Un tabou français serait-il en train d'être brisé ? Après l'annonce du Premier ministre de réviser les seuils sociaux, on ne peut que l'espérer.
Si à « Génération entreprise – Entrepreneurs associés » (GEEA), le groupe que nous animons aux côtés de 130 parlementaires, nous saluons ce discours pragmatique, nous attendons désormais des actes concrets et rapides. « Il faut savoir ce que l'on veut ; quand on le sait, il faut avoir le courage de le dire ; quand on le dit, il faut avoir le courage de le faire », disait d'ailleurs Georges Clémenceau, l'un des modèles politiques de Manuel Valls...
Car cela fait plusieurs décennies que cette question des seuils sociaux empoisonne la vie de nos entrepreneurs tant elle s'apparente à une véritable course d'obstacles où pas moins de 28 seuils d'effectifs sont recensés. Les plus critiques sont les passages à 10, 20 ou 50 salariés, qui déclenchent toute une série de contraintes administratives supplémentaires. Passer de 9 à 10 salariés entraîne par exemple une hausse des cotisations pour la formation professionnelle de 2250 euros par an et rend obligatoire l'élection de représentants du personnel. Quant au franchissement de la barre des 50 salariés, il a pour conséquence l'application de 35 nouvelles obligations pour une facture estimée à 4 % de la masse salariale...
C'est pourquoi ces seuils ont un effet dévastateur sur l'emploi. Ils constituent un frein au développement des entreprises, une véritable barrière psychologique, en étant perçus par nos entrepreneurs comme un facteur de complexification administrative. Ils renforcent surtout la peur d'embaucher et incitent même certains entrepreneurs à créer d'autres structures juridiques pour les contourner, ce qui multiplie les risques et les complications financières. Mais comment nos PME, dont les taux de marges sont historiquement faibles, peuvent-elles continuer à évoluer en pleine guerre mondiale économique avec un sac rempli de pierres et de tels boulets aux pieds ?

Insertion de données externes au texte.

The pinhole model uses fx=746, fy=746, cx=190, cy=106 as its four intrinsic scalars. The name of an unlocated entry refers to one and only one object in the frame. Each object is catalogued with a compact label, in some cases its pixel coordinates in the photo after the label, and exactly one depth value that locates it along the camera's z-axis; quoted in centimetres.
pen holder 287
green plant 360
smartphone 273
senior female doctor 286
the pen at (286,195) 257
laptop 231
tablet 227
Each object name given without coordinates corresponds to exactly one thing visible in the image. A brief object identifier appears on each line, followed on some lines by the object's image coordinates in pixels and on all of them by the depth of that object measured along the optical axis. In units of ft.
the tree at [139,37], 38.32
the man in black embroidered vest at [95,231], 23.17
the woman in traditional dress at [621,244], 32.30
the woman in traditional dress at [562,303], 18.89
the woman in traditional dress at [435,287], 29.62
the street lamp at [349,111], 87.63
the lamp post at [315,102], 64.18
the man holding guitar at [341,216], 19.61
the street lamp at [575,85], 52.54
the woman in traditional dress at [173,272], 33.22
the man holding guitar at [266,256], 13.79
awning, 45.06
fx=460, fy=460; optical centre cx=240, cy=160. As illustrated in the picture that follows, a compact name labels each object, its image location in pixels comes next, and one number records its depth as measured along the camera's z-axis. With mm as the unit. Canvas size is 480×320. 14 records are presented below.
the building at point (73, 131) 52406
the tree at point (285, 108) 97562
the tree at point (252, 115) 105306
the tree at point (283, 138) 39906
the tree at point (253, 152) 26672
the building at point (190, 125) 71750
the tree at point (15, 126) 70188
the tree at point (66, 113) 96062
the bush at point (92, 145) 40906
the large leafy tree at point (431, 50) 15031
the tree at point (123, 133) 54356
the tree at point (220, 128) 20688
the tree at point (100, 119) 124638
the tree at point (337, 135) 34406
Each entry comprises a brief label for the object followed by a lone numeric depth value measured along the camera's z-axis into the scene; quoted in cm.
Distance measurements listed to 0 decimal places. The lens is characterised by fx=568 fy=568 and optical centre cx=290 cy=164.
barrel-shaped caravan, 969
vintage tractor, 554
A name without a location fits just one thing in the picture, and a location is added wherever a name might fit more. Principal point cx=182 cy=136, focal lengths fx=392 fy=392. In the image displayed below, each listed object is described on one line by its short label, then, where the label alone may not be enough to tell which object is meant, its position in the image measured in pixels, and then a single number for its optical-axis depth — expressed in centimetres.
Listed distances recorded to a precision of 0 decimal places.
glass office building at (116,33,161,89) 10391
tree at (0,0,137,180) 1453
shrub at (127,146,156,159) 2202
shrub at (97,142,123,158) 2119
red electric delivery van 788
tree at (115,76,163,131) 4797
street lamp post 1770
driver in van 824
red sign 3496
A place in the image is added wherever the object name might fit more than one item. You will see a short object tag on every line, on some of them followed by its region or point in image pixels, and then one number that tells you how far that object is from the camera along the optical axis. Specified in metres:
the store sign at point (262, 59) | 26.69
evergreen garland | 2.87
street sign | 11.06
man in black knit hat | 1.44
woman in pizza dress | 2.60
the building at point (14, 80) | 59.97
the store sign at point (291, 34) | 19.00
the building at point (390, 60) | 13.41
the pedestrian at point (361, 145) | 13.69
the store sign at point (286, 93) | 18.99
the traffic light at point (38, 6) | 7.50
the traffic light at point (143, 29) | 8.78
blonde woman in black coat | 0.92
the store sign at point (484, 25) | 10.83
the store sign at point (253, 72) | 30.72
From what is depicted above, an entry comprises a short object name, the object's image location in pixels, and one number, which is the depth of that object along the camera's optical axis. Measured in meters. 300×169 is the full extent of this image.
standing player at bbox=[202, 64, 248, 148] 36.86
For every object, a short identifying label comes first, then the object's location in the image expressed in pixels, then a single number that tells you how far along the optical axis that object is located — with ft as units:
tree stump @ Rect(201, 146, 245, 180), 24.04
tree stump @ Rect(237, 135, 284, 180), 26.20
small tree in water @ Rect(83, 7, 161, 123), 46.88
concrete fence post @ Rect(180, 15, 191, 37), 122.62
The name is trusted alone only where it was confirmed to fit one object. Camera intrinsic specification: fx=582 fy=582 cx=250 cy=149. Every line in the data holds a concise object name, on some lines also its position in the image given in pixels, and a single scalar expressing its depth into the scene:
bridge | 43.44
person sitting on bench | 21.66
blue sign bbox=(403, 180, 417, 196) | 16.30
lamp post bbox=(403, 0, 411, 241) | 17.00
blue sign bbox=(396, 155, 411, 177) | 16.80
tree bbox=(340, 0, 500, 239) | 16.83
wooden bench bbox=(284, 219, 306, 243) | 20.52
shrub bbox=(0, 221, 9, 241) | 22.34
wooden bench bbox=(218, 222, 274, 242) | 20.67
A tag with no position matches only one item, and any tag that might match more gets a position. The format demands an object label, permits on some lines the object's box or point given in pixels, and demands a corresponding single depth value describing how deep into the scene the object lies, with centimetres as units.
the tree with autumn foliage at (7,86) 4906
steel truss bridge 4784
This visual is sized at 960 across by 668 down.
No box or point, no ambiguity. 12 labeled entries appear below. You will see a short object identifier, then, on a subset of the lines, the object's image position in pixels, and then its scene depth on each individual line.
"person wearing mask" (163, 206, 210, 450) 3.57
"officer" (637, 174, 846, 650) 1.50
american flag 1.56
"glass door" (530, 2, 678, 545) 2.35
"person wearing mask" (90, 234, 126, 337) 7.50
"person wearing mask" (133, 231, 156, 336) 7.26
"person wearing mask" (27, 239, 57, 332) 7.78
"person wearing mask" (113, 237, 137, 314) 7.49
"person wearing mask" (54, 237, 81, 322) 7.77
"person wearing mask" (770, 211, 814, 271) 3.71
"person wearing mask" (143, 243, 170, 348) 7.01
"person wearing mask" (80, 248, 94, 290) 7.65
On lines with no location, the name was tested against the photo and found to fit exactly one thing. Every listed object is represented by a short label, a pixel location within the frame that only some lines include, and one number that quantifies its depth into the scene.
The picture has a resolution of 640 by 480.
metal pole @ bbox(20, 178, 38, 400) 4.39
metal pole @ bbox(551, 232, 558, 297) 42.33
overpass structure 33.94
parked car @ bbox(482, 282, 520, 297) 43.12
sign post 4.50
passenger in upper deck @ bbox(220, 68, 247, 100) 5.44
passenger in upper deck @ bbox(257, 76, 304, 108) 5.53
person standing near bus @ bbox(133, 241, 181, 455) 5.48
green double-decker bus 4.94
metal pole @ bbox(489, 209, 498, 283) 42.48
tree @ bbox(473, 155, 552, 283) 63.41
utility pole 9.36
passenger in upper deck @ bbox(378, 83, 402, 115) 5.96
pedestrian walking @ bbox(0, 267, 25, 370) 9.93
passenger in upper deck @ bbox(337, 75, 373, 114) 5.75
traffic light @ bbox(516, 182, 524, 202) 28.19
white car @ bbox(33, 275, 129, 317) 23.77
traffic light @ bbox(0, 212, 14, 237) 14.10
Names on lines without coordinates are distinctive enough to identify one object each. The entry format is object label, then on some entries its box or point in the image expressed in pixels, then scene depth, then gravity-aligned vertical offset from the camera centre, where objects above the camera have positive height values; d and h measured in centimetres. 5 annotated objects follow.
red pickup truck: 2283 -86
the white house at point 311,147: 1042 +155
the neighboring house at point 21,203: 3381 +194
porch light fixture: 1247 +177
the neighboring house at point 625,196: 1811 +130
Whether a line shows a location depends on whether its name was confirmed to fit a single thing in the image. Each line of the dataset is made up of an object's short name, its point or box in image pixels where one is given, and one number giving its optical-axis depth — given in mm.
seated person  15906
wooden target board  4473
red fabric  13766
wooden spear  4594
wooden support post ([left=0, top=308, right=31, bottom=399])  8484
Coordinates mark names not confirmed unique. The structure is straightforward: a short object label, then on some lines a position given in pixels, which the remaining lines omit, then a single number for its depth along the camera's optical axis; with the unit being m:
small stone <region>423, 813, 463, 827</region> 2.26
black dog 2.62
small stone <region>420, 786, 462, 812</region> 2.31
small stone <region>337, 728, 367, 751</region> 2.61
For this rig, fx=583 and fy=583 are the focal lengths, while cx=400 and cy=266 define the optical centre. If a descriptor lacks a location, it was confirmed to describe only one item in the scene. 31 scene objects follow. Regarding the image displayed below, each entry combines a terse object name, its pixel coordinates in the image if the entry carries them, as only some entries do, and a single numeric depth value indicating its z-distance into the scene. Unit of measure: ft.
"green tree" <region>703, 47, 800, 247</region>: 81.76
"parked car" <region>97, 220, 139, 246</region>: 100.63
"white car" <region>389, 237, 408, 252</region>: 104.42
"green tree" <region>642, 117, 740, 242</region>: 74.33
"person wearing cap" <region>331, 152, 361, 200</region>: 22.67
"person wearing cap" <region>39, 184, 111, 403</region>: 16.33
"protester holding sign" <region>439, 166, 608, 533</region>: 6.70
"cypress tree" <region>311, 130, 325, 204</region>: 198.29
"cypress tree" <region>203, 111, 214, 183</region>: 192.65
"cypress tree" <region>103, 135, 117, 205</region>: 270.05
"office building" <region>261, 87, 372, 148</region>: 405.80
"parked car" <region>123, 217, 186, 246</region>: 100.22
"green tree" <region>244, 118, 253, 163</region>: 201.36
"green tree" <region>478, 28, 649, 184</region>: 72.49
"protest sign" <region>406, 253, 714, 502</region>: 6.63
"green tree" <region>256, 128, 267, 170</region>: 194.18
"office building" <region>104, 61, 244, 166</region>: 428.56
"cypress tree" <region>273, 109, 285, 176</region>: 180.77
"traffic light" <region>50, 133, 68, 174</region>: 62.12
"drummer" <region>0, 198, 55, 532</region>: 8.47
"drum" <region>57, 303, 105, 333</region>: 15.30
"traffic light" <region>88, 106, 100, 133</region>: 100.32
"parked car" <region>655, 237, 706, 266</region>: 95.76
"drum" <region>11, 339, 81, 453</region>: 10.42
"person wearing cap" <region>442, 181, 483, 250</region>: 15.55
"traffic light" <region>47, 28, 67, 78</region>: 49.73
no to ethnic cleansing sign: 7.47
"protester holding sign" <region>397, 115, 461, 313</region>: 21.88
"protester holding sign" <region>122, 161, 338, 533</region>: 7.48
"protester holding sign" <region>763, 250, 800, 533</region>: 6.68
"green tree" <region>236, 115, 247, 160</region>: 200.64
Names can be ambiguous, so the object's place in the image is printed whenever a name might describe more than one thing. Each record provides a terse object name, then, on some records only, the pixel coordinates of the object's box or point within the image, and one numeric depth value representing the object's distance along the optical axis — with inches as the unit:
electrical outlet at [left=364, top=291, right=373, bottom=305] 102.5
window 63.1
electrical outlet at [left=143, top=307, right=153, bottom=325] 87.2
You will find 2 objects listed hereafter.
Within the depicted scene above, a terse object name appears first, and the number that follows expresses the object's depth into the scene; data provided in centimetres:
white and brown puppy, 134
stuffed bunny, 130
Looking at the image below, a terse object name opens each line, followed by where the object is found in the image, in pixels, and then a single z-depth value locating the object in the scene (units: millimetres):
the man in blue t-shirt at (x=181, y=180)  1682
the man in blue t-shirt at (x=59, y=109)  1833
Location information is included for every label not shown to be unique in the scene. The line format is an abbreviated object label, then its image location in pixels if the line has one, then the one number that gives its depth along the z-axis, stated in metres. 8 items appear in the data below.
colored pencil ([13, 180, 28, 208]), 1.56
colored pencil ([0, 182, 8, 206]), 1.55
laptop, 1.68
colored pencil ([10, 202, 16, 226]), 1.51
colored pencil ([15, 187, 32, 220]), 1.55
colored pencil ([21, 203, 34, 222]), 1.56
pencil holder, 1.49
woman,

Relever les seuils sociaux, de 10 à 20 et de 50 à 100 salariés, n'est donc pas un choix, c'est une nécessité pour notre économie, nos entreprises et nos emplois. C'est ce que nous avions rappelé dans notre livre blanc, « Pour un Big-bang économique, fiscal et culturel », remis au Président de la République, il y a quelques mois. Entre 160.000 à 500.000 emplois pourraient ainsi être créés, selon l'économiste Christian Saint-Etienne. A l'heure où le chômage n'a jamais été aussi élevé dans notre pays, comment la France pourrait-elle se passer d'une telle réforme ?
Cette mesure permettrait également de favoriser la croissance de la taille de nos entreprises et de faire émerger des Entreprises de taille intermédiaires (ETI), le véritable maillon faible de notre économie !
Car le problème est moins la création d'entreprise, près de 550000 ont vu le jour l'année dernière, que leur pérennité et leur développement. Notre pays ne compte que 4.600 ETI entre 250 et 5000 salariés, contre 10.000 en Grande-Bretagne et 12.000 en Allemagne ! La France est-elle condamnée à avoir 2 fois plus d'entreprises de 49 que de 50 salariés ? Pourquoi une entreprise française emploie-elle en moyenne 20 salariés, 7 ans après sa création, contre 80 en Grande-Bretagne ? Construire un véritable « Mittelstand » français doit donc devenir un objectif économique aussi bien qu'une priorité politique.
Mais le gouvernement socialiste trouvera-t-il l'audace d'insuffler ce vent de liberté, de simplicité et de flexibilité indispensable pour relancer la croissance et inverser, enfin, la courbe du chômage ? On peut malheureusement en douter tant il sombre aujourd'hui dans un zigzag incessant qui insécurise nos chefs d'entreprise. Les exemples sont légion. La majorité prône plus de simplification ? Elle impose en même temps une « fiche pénibilité » dont le niveau de complexité est unique au monde ! Elle veut promouvoir l'apprentissage ? Elle vient de supprimer 550 millions d'aides pour promouvoir cette filière ! Monsieur le Premier ministre, ou est la cohérence, ou est le pragmatisme ? « Il n'y a pas de politique économique de gauche ou de droite, il y a celle qui marche et celle qui ne marche pas », disait Tony Blair. Le gouvernement de Manuel Valls ferait bien de s'en inspirer.